Reddit’s new comment sorting system (charmingly explained by Randall Munroe) uses what’s called a Wilson score confidence interval.

I’ll wait here while you read those articles. If you ever want to implement user-ratings, you need to read them.

The summary is: don’t use average rating. Use something else, which in this case, is the Wilson score, which says that if you got 3 negative ratings and no positive ratings, your average rating shouldn’t be zero. Rather, you can be 95% sure that it’ll end up at 0.47 or above, given a chance, so rate it as 0.47.

I understand this stuff better visually, so I tried to see what the rating would be for various positive and negative scores. Here’s the plot.

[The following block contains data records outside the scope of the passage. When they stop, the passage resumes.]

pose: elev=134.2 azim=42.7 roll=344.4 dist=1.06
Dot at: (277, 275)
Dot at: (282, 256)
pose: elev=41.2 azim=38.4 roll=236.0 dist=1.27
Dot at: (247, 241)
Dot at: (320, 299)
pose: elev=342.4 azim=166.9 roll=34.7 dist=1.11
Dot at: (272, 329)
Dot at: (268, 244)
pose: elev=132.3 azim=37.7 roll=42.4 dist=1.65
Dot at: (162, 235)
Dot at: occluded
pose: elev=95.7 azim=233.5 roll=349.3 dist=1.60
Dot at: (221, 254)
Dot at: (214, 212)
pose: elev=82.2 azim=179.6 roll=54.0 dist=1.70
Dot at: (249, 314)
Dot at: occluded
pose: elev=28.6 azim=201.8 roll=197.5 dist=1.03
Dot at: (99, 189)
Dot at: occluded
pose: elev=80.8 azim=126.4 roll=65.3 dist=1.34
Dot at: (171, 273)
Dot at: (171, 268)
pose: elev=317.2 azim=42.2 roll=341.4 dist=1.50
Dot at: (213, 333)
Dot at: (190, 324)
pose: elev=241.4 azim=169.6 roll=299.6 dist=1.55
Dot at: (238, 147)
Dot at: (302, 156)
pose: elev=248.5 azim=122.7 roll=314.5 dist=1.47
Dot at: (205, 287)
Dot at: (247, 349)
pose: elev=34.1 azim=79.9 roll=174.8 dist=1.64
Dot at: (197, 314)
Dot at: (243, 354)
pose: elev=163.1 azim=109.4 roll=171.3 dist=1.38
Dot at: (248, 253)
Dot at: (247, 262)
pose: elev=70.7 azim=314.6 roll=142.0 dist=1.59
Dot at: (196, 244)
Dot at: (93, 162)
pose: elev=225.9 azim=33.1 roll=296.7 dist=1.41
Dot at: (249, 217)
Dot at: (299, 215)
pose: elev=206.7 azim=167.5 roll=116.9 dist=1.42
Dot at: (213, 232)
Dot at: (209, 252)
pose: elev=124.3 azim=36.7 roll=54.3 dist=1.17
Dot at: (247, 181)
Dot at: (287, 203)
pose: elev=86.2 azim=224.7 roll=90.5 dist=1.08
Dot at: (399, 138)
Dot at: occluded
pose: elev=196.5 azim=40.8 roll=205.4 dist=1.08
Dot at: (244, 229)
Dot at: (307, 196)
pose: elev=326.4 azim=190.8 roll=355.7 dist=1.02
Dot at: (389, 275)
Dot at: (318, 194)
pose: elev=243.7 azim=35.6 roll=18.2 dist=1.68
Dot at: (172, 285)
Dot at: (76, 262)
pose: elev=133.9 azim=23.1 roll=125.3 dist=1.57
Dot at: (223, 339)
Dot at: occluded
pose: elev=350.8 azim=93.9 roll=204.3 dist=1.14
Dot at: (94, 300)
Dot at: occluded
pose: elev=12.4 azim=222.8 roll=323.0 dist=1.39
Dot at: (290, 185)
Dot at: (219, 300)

The axes on the floor show the number of positive and negative ratings (you can figure out which is which), and the height of the surface is the average rating it should get.

You can see that if there are only positive ratings, the average rating is 100% (because there’s a 95% chance it’ll end up at 100% or above). If there are only negative ratings, the rating falls of sharply. In the early stages, a few positive ratings can correct that very quickly, but over time, the correction’s a lot weaker.

You can move your mouse over the visualisation to control the angle. (For those reading this this via the RSS feed, you may need to visit my blog.) Try it out: I understood the behaviour a lot better this way.

Very interesting! Great visualisation.

Although using the Wilson score confidence interval is “more correct” than simpler alternatives, I can’t help feel that web sites need absolute transparency as much as correctness when it comes to how their rating system works. I wonder what would happen if Amazon or Urban Dictionary had to point visitors to Wilson’s formula to help them understand how their ratings system worked! There may be a case for the trade-off between simplicity and correctness.

Thankfully many sites, including both Amazon and Urban Dictionary, also publish the raw data i.e. a breakdown of ratings allowing visitors to draw their own conclusions … should they choose to do so.

I don’t like the 3D representation. It obscures the meaning.